As evidenced today, we see people tossing PUE numbers around as if they are facts and not approximations (any PUE metric is a point in time – PUE is affected by too many things to remain fixed today). And the current thinking (folks like to look smart and toss around PUE as an indication of how much they know) is the lower the PUE, the better my datacenter…while true that a low PUE is a good thing (for above plus harmony with the environment and simply being more efficient), we are reaching a point where you can not go lower…unless you are generating power on site (co-gen) and then giving power back to grid (think hybrid cars), you will always have SOME power outside of your CPU/Mem/Storage that is required. Thus, what is that magic PUE nadir? 1.05? 1.1? 1.2?

This begins to sound a lot like the opposite race to achieve more and more reliability – 99.9% up; 99.99% up; 99.999% up; 99.9999% up – what we found was that somewhere around 4 or 5 nines was sufficient for our uptime as Murhpy proves to us, things will go wrong in this universe of entropy.

So while it is laudable to continually push the lower limits of PUE, we must not get caught up in it as the end all be all metric (for it is not) – it is a great evolution from Tiered systems (which you still see as part of RFPs today btw), but it still hasn’t been fully standardized upon for us to make apples to apples comparisons (one PUE is not like the other – all depends on assumptions at time of measurement). So as Mike Manos states, the datacenters’ “arms race” is to push us to “mutually assured efficiencies” which is far better for us all than the military version…:-)

*Data shown*:
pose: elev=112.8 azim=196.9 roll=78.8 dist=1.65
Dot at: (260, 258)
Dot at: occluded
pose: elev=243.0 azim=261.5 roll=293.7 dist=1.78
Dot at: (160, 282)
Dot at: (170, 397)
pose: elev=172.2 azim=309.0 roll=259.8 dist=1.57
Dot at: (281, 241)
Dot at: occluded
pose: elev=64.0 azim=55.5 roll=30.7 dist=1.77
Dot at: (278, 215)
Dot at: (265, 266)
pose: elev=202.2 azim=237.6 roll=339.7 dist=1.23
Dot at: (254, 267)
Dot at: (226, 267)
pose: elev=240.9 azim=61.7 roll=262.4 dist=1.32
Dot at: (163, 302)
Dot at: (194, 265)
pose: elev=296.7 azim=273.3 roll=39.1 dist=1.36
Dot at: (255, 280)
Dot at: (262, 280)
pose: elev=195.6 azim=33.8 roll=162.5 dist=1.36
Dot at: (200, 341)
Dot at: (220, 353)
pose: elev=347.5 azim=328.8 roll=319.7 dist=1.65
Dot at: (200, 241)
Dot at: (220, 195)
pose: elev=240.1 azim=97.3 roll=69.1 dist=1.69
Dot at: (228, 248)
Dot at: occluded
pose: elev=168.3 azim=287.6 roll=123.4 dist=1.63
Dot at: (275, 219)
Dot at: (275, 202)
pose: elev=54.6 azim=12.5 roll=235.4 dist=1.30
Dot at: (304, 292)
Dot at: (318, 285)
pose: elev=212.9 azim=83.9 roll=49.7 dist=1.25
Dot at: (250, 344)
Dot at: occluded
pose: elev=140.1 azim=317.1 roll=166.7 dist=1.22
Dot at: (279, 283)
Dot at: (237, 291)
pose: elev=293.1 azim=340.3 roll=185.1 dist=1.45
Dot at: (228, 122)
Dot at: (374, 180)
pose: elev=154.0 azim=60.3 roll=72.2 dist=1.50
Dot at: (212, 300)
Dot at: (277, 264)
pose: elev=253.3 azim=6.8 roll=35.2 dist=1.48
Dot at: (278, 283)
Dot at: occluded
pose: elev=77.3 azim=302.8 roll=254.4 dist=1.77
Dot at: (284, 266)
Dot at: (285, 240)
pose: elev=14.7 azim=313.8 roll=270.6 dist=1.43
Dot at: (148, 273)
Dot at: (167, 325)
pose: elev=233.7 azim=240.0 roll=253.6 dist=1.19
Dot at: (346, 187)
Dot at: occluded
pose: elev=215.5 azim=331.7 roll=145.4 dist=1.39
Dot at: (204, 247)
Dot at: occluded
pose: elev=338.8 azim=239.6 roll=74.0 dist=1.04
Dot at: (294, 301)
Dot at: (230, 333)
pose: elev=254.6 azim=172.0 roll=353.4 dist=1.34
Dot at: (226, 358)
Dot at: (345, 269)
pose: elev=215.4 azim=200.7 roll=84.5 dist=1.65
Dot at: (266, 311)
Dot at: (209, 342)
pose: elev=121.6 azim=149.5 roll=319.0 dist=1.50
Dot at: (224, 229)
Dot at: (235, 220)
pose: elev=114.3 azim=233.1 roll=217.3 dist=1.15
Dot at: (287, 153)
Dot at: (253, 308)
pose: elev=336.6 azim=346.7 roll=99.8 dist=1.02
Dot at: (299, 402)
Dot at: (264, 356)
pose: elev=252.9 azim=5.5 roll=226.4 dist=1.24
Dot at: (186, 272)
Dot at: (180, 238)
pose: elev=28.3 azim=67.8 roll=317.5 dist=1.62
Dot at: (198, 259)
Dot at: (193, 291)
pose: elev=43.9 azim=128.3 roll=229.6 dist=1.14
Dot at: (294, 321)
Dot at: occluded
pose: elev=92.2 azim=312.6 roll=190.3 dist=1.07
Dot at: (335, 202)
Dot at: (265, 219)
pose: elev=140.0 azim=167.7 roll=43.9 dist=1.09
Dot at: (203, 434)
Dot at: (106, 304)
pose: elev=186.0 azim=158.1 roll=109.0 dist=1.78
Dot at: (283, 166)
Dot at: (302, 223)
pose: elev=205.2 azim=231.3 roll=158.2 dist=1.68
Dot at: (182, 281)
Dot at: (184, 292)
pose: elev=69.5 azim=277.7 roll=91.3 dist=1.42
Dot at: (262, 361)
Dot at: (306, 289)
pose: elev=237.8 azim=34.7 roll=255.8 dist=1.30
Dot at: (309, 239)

*To be done*:
Duplicate the part of the passage on PUE starting with "This begins to" and going on through "universe of entropy.". The material plays no part in this work.

*Solution*:
This begins to sound a lot like the opposite race to achieve more and more reliability – 99.9% up; 99.99% up; 99.999% up; 99.9999% up – what we found was that somewhere around 4 or 5 nines was sufficient for our uptime as Murhpy proves to us, things will go wrong in this universe of entropy.